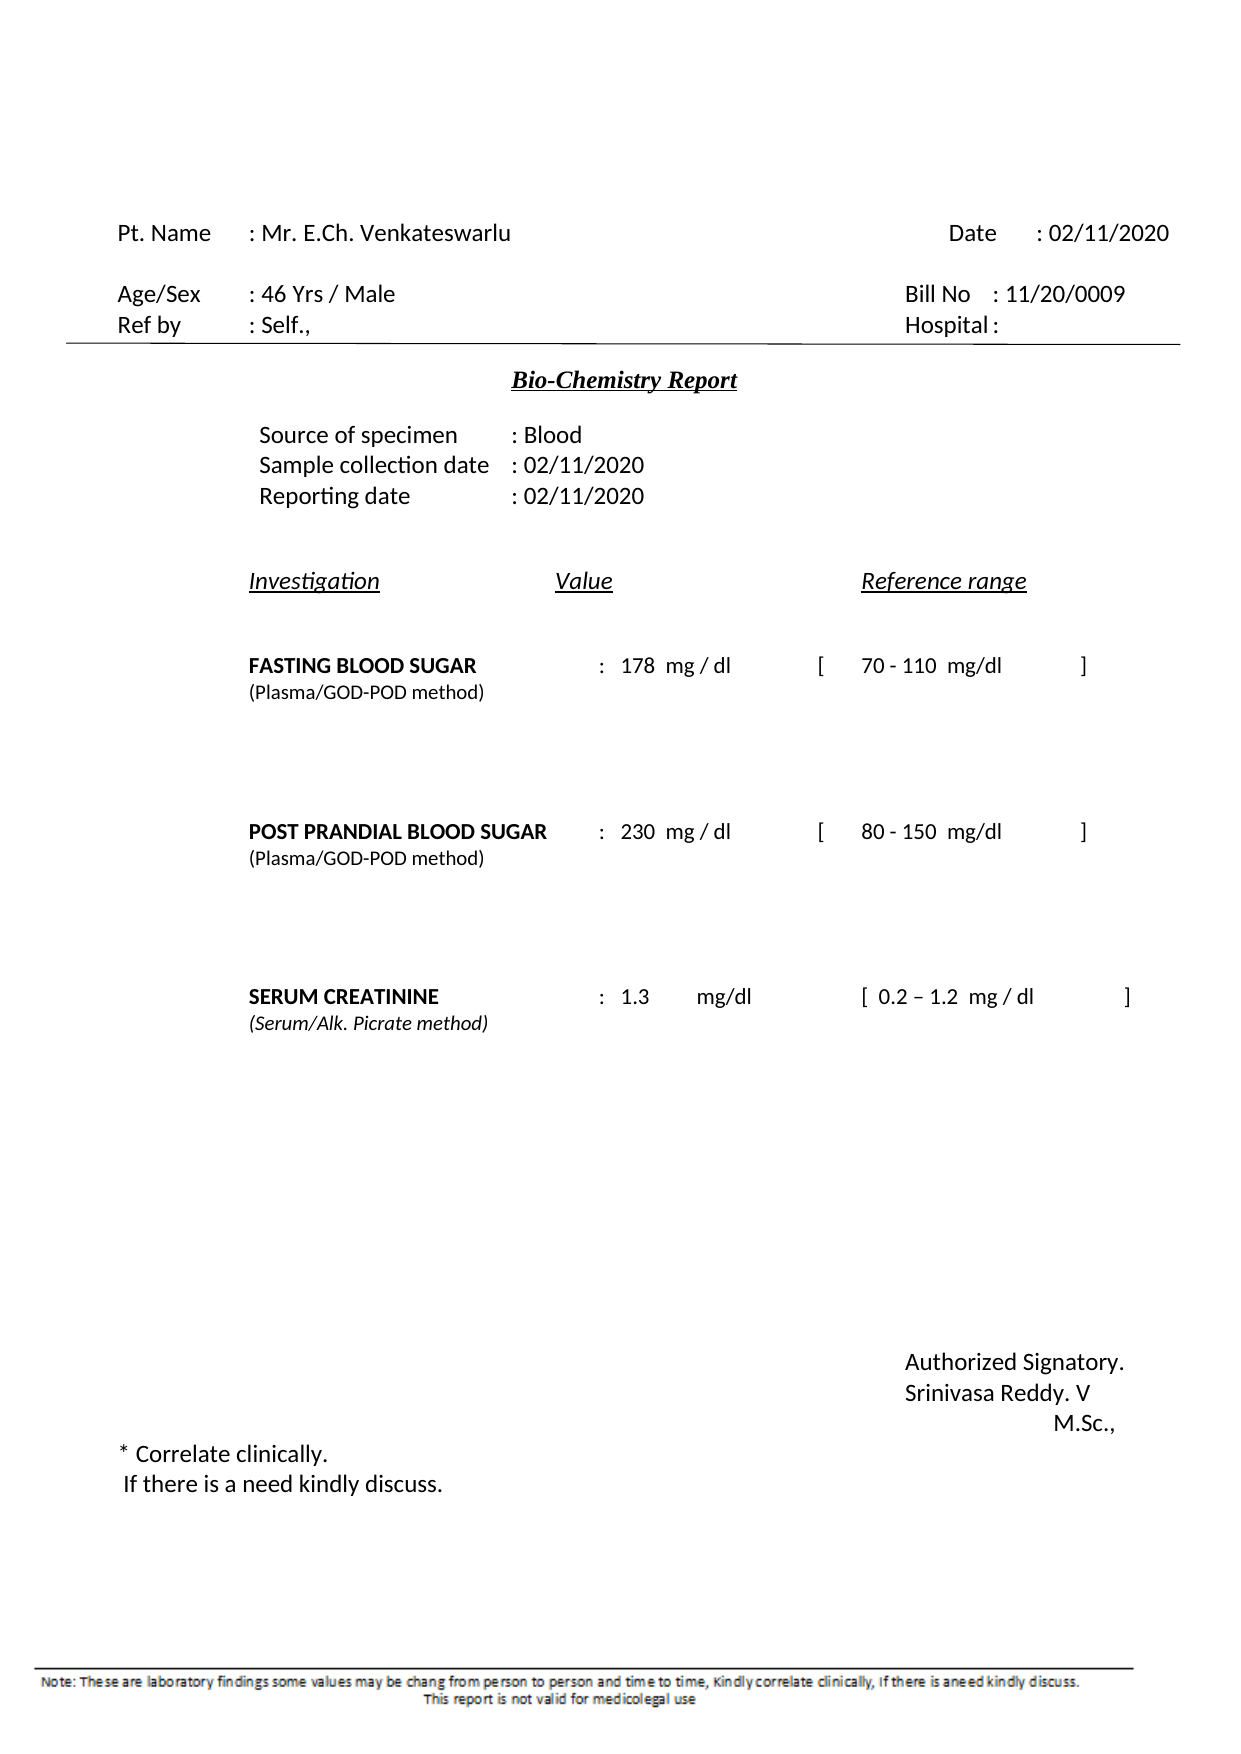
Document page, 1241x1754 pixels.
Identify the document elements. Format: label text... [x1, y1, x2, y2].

text Age/Sex : 46 Yrs / Male Bill No : 11/20/0009 [74, 278, 1210, 309]
text FASTING BLOOD SUGAR : 178 mg / dl [ 70 - 110 mg/dl ] [205, 651, 1210, 679]
text Sample collection date : 02/11/2020 [259, 450, 1210, 480]
text If there is a need kindly discuss. [74, 1468, 1210, 1499]
text Authorized Signatory. [905, 1346, 1210, 1377]
text Reporting date : 02/11/2020 [259, 480, 1210, 511]
text Source of specimen : Blood [259, 419, 1210, 450]
text Ref by : Self., Hospital : [74, 309, 1210, 339]
text Pt. Name : Mr. E.Ch. Venkateswarlu Date : 02/11/2020 [74, 217, 1210, 278]
text M.Sc., [992, 1407, 1210, 1438]
picture [30, 1665, 1137, 1709]
text (Plasma/GOD-POD method) [205, 679, 1210, 705]
text Investigation Value Reference range [205, 565, 1210, 595]
text SERUM CREATININE : 1.3 mg/dl [ 0.2 – 1.2 mg / dl ] [205, 982, 1210, 1011]
text (Serum/Alk. Picrate method) [205, 1011, 1210, 1036]
text POST PRANDIAL BLOOD SUGAR : 230 mg / dl [ 80 - 150 mg/dl ] [205, 817, 1210, 845]
text (Plasma/GOD-POD method) [205, 845, 1210, 870]
text Srinivasa Reddy. V [861, 1377, 1210, 1407]
text Bio-Chemistry Report [467, 365, 1210, 394]
text * Correlate clinically. [74, 1438, 1210, 1468]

▶ Task prompt: Gather each line in the entries above where the string "Plasma" is found.

▶ Solution to this task:
text (Plasma/GOD-POD method) [205, 679, 1210, 705]
text (Plasma/GOD-POD method) [205, 845, 1210, 870]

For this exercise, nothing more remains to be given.